With ignition switch Off terminal 5 is connected to the battery via switch jumper 5-3. Terminal 5 should see battery voltage when the ignition CB is pulled.

Give it a try on your plane and see if the results are the same with the breaker (no sense in testing the fuse)

Given that I have always assumed book values are best-case numbers, and that, in my experience, with flying only a couple of hours a week, the PowerSonic battery is never fully charged, given its self-discharge rate and the time required to charge to 100% (28+ hours). I will be upgrading the AGM battery before I go too far from a precautionary landing site.

Excellent write up @ve6yeq - great information.

I think anyone that chooses NOT to upgrade the PowerSonic battery should at least consider wiring in a charge setup so that a NOCO or similar AGM battery tender can be connected to ensure the battery is maintained and fully charged when ready to fly. They should already be ensuring the starter battery is charged for any periods of non use, this is your first level alternator failure protection.

Great discussion on this forum and a lot learned by me and others stemming from the N40DT discussion. I personally have improved my G3X alerting and understanding of the systems and what to do in the event of an ALT failure to force loads to the IBBS, etc. Thanks all that participated and helped to educate those watching.

 

[Cactus Charlie]

The load I considered is a single Lightspeed Plasma III configured for an IO-360, with a rated power consumption of 1.3 A at 13.8 V. Since power consumption should be approximately constant with voltage, I assume it is 13.8 V * 1.3 A = 18W.

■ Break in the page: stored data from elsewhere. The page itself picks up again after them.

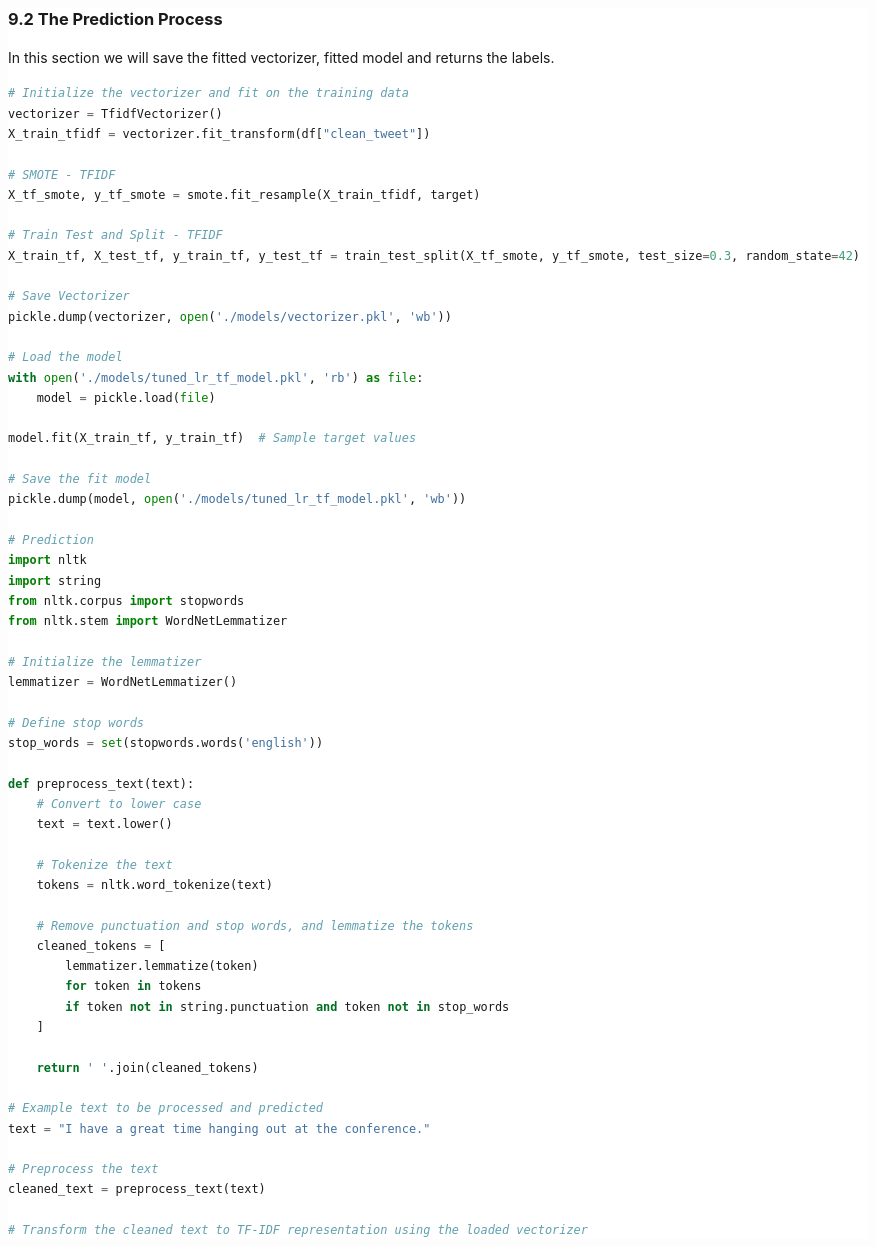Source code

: ### 9.2 The Prediction Process

In this section we will save the fitted vectorizer, fitted model and returns the labels.


```python
# Initialize the vectorizer and fit on the training data
vectorizer = TfidfVectorizer()
X_train_tfidf = vectorizer.fit_transform(df["clean_tweet"])

# SMOTE - TFIDF
X_tf_smote, y_tf_smote = smote.fit_resample(X_train_tfidf, target)

# Train Test and Split - TFIDF
X_train_tf, X_test_tf, y_train_tf, y_test_tf = train_test_split(X_tf_smote, y_tf_smote, test_size=0.3, random_state=42)

# Save Vectorizer
pickle.dump(vectorizer, open('./models/vectorizer.pkl', 'wb'))

# Load the model
with open('./models/tuned_lr_tf_model.pkl', 'rb') as file:
    model = pickle.load(file)

model.fit(X_train_tf, y_train_tf)  # Sample target values

# Save the fit model
pickle.dump(model, open('./models/tuned_lr_tf_model.pkl', 'wb'))

# Prediction
import nltk
import string
from nltk.corpus import stopwords
from nltk.stem import WordNetLemmatizer

# Initialize the lemmatizer
lemmatizer = WordNetLemmatizer()

# Define stop words
stop_words = set(stopwords.words('english'))

def preprocess_text(text):
    # Convert to lower case
    text = text.lower()
    
    # Tokenize the text
    tokens = nltk.word_tokenize(text)
    
    # Remove punctuation and stop words, and lemmatize the tokens
    cleaned_tokens = [
        lemmatizer.lemmatize(token) 
        for token in tokens 
        if token not in string.punctuation and token not in stop_words
    ]
    
    return ' '.join(cleaned_tokens)

# Example text to be processed and predicted
text = "I have a great time hanging out at the conference."

# Preprocess the text
cleaned_text = preprocess_text(text)

# Transform the cleaned text to TF-IDF representation using the loaded vectorizer
```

I would expect the current drawn by each ignition module to depend on engine rpm. The higher the rpm the greater the current.

Ignition battery current is instrumented in my FX-3 but that gives me ignition module current only when emergency ignition is active. The highest value I have recorded is 2.0 A but it is more typically around 1.2 A- 1.3 A at run-up rpm.